The RMS during running. A mathematical transfer function is used to automatically map fatigue damage at any location along the riser system from one measurement point. (Images courtesy Aquaterra Energy)

The product delivered a time-framed history of strain from the four strain gauges. This was then converted to bending, stress ranges and directionality. Subsequently, this information was processed using rainflow-counting and the pre-defined multi-dimensional matrix gave fatigue utilization against direction for each constituent component along the full riser length, to meet the client’s needs.

The value of using the system for this project was evident as it demonstrated the increased accuracy levels that can be attained compared to an analytical-only approach. The system was able to identify key differences in the results compared to those expected from the initial analysis. For example, as the system accounts for strain directionality it also showed that, during the drilling campaign, the loading direction from environmental conditions differed from the expected metocean conditions.

This information is then input into Aquaterra’s riser management system, which details the complete run history and fatigue utilization for each asset. This management tool is then used to inform maintenance and repair activities, ensuring the riser asset is fit-for-purpose and ready for future use.

Fatigue damage and cracks in oil and gas risers can potentially cause severe financial, reputational and safety consequences. Analyzing long-term fatigue performance and asset life expectancy is complex and experience from previous projects and from the field has shown that RMS-based measurements can be more accurate and/or less conservative.

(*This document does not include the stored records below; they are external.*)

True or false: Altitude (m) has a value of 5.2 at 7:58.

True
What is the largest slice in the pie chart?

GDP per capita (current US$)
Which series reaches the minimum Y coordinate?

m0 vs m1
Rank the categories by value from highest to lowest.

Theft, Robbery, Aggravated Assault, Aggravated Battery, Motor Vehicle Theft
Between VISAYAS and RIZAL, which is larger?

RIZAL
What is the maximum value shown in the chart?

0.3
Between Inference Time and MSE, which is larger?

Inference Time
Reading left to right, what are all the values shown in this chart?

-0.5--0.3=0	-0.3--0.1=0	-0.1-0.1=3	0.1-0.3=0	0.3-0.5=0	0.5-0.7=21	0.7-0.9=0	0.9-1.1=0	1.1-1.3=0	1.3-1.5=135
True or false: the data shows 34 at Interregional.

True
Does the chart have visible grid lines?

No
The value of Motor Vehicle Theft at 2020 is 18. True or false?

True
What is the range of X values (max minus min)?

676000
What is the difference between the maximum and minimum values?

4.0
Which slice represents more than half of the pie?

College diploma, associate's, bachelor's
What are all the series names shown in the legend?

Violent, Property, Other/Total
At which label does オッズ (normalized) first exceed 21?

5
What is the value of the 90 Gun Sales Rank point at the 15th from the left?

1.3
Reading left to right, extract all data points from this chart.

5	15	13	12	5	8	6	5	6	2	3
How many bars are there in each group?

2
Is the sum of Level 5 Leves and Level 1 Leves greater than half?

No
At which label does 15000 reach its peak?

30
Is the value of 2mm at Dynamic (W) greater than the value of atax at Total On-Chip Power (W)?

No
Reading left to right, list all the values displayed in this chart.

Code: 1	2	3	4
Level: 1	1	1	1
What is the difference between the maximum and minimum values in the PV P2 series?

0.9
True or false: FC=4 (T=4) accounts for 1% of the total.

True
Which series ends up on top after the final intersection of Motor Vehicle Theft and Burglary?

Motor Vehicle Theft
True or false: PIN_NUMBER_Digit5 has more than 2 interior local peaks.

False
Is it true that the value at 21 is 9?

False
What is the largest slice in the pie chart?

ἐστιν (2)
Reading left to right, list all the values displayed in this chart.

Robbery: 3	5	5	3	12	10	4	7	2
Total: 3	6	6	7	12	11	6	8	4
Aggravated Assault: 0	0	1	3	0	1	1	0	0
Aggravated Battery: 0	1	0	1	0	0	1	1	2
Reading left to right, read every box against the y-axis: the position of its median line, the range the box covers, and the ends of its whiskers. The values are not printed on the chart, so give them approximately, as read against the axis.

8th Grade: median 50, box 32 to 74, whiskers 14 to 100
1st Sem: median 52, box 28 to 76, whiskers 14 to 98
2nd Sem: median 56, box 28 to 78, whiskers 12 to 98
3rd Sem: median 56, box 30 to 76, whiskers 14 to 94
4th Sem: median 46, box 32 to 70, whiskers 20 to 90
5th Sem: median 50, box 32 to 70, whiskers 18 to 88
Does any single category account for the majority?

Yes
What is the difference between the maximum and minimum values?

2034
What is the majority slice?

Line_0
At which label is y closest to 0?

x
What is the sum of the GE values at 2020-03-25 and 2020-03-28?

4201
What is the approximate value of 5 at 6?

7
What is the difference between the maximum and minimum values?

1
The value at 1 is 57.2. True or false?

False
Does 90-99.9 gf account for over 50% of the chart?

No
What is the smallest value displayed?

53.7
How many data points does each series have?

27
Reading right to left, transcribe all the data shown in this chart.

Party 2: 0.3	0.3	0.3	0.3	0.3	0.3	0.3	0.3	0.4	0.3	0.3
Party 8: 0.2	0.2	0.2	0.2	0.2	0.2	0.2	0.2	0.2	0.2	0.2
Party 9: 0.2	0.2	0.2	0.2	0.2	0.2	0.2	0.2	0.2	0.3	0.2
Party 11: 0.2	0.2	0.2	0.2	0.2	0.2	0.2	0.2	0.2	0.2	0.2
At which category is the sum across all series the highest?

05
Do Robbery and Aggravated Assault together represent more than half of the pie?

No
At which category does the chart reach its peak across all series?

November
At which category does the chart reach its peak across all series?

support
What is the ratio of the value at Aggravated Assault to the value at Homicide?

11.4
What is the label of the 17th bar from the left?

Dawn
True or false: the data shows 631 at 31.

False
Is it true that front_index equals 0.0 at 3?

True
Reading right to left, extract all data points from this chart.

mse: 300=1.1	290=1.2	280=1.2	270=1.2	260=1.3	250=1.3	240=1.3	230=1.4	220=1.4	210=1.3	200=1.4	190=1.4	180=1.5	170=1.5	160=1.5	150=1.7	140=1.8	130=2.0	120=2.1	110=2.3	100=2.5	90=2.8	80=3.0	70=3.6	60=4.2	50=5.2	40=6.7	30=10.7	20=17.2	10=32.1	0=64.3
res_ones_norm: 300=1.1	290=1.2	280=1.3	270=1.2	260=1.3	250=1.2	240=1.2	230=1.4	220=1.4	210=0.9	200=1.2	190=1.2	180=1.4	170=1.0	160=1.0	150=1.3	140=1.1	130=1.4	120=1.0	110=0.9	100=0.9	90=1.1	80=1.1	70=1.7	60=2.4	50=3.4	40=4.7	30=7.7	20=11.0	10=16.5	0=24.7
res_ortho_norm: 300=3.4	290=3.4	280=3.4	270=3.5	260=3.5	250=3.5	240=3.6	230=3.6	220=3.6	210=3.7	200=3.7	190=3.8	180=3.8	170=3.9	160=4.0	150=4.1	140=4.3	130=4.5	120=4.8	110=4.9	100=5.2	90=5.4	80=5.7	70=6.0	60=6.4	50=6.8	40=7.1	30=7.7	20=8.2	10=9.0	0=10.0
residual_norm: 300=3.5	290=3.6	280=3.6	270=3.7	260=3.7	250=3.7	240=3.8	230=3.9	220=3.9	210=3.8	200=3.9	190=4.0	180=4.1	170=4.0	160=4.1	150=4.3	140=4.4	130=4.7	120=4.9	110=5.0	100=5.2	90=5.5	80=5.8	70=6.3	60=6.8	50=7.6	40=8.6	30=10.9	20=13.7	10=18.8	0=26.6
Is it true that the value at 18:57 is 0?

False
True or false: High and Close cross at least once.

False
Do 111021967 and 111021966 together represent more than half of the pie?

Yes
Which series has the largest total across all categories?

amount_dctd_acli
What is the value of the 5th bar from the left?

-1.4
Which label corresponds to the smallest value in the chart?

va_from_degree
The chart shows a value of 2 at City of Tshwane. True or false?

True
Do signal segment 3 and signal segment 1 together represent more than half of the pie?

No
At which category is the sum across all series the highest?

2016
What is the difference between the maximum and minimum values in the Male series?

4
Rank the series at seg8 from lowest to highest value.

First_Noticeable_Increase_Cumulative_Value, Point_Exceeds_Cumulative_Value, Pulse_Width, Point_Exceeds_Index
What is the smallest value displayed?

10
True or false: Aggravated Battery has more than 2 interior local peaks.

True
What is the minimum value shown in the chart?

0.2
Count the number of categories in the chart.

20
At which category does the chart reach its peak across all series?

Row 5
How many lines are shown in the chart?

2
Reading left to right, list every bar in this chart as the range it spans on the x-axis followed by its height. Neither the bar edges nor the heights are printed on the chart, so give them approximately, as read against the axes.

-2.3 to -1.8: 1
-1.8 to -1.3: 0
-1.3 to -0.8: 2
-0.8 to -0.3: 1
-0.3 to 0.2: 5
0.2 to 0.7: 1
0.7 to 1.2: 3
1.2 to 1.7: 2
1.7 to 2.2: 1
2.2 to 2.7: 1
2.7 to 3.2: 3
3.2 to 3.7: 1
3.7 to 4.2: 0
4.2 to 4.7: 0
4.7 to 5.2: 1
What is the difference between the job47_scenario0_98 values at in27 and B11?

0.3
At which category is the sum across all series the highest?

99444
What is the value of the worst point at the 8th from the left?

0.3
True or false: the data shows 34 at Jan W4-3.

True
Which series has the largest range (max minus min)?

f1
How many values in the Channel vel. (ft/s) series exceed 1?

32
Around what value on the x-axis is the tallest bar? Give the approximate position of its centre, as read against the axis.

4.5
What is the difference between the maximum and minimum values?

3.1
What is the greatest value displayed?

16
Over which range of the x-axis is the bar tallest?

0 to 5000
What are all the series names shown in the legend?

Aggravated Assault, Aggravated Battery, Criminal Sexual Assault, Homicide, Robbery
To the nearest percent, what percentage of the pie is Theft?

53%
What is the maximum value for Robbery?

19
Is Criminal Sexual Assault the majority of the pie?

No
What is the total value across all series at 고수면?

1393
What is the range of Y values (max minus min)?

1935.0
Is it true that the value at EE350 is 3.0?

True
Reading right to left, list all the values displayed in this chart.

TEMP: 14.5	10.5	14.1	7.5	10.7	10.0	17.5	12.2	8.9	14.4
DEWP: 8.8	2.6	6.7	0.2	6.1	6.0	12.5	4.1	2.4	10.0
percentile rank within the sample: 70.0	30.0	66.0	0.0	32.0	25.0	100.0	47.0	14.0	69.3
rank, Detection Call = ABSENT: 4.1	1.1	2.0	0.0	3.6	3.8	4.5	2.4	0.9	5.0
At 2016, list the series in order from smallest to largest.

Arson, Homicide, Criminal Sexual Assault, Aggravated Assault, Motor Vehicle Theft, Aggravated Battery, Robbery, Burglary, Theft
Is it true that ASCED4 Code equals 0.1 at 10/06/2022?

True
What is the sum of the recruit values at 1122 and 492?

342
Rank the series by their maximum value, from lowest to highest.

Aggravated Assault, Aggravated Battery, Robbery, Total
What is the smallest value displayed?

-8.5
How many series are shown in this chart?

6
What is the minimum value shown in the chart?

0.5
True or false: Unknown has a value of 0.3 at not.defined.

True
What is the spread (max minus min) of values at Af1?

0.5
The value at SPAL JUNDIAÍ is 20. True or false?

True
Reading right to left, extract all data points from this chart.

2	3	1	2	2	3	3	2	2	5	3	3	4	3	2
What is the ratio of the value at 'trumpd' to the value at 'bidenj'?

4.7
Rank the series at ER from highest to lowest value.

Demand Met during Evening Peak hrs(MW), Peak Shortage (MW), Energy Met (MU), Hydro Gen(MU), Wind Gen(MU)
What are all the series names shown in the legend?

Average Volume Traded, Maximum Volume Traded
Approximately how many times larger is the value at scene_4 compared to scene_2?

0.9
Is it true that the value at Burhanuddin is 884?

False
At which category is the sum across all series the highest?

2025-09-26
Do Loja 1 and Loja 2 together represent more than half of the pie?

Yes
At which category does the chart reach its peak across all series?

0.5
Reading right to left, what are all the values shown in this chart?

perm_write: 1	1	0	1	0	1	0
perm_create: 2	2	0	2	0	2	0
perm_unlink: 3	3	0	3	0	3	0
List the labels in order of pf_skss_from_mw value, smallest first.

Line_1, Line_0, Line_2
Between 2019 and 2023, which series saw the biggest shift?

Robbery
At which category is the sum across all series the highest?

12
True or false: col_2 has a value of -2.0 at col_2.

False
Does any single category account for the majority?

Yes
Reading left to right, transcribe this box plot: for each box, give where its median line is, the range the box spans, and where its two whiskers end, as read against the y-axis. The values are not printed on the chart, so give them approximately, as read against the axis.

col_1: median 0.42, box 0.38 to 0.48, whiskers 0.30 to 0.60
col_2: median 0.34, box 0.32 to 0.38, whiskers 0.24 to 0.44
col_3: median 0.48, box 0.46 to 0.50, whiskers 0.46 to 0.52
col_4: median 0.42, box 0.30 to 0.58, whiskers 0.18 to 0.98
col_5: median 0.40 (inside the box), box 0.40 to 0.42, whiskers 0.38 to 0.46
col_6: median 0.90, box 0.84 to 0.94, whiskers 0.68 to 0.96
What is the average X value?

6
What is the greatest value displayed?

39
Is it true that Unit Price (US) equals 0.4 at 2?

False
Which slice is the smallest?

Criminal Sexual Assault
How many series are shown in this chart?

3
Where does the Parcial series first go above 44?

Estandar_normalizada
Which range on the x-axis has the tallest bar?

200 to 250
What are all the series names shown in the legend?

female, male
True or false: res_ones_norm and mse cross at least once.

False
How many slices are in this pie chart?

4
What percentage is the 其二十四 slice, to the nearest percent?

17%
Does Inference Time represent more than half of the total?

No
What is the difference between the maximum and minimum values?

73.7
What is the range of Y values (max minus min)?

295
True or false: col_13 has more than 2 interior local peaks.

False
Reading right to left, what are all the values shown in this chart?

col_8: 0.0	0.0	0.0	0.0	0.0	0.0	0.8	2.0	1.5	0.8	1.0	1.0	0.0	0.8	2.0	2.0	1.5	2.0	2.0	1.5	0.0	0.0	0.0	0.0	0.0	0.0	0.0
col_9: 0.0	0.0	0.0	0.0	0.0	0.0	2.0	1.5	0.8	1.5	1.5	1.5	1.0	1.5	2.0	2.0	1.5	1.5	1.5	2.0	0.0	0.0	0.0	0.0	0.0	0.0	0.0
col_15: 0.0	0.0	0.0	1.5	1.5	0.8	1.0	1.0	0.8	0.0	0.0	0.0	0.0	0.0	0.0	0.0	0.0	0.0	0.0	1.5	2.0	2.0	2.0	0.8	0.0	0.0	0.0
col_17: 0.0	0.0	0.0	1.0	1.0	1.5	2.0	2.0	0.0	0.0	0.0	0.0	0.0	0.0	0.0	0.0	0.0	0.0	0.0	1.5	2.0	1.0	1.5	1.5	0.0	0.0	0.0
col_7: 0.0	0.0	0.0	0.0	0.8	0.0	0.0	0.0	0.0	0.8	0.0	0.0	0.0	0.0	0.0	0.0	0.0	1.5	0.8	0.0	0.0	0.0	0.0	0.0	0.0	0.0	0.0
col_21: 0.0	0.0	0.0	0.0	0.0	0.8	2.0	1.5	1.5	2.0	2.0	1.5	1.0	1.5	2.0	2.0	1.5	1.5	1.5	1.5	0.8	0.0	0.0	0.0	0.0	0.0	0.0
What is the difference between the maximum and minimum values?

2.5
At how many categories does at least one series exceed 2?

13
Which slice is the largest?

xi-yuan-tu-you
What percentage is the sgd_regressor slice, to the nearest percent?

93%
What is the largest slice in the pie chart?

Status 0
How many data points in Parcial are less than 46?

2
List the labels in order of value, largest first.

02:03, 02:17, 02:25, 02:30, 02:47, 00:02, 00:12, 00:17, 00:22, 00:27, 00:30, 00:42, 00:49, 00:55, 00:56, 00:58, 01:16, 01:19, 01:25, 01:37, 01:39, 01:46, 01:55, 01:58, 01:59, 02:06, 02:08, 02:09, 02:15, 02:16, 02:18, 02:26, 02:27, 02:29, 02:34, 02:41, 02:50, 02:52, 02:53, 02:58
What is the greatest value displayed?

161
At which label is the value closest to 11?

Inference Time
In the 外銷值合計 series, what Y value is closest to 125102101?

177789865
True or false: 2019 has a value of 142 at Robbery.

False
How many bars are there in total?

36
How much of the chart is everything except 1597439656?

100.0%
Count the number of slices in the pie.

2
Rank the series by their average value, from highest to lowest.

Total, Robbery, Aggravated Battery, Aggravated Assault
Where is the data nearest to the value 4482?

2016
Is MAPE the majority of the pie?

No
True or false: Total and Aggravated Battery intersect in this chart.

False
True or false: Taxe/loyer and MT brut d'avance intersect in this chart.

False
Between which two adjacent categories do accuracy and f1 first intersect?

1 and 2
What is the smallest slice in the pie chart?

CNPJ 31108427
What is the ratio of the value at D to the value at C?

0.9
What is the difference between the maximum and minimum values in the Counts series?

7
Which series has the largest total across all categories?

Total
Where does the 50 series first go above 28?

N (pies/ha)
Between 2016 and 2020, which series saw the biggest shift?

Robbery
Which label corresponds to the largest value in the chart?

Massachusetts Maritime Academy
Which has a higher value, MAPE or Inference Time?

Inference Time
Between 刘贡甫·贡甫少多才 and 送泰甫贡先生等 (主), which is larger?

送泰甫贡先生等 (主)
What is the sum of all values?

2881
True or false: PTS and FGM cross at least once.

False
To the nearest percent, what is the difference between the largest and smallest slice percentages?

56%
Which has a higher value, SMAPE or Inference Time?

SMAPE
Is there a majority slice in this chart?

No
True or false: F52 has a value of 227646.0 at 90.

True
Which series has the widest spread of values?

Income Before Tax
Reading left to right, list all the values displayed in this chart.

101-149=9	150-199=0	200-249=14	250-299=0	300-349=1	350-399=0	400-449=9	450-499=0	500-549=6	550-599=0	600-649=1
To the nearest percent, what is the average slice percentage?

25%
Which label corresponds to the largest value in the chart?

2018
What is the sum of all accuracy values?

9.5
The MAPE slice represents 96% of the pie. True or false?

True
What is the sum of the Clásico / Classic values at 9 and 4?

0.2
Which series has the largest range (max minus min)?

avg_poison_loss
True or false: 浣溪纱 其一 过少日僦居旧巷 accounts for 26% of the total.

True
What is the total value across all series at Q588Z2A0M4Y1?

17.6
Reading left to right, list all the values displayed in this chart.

By improving fidelity in data analysis, integrating fatigue monitoring and fatigue tracking systems, operators can be assured that better-informed decisions can be made based on accurate loads the riser system has been subjected to. This information can then be used with confidence by drilling companies to plan maintenance activities, which will ultimately increase safety and integrity of the riser system and potentially extend asset life.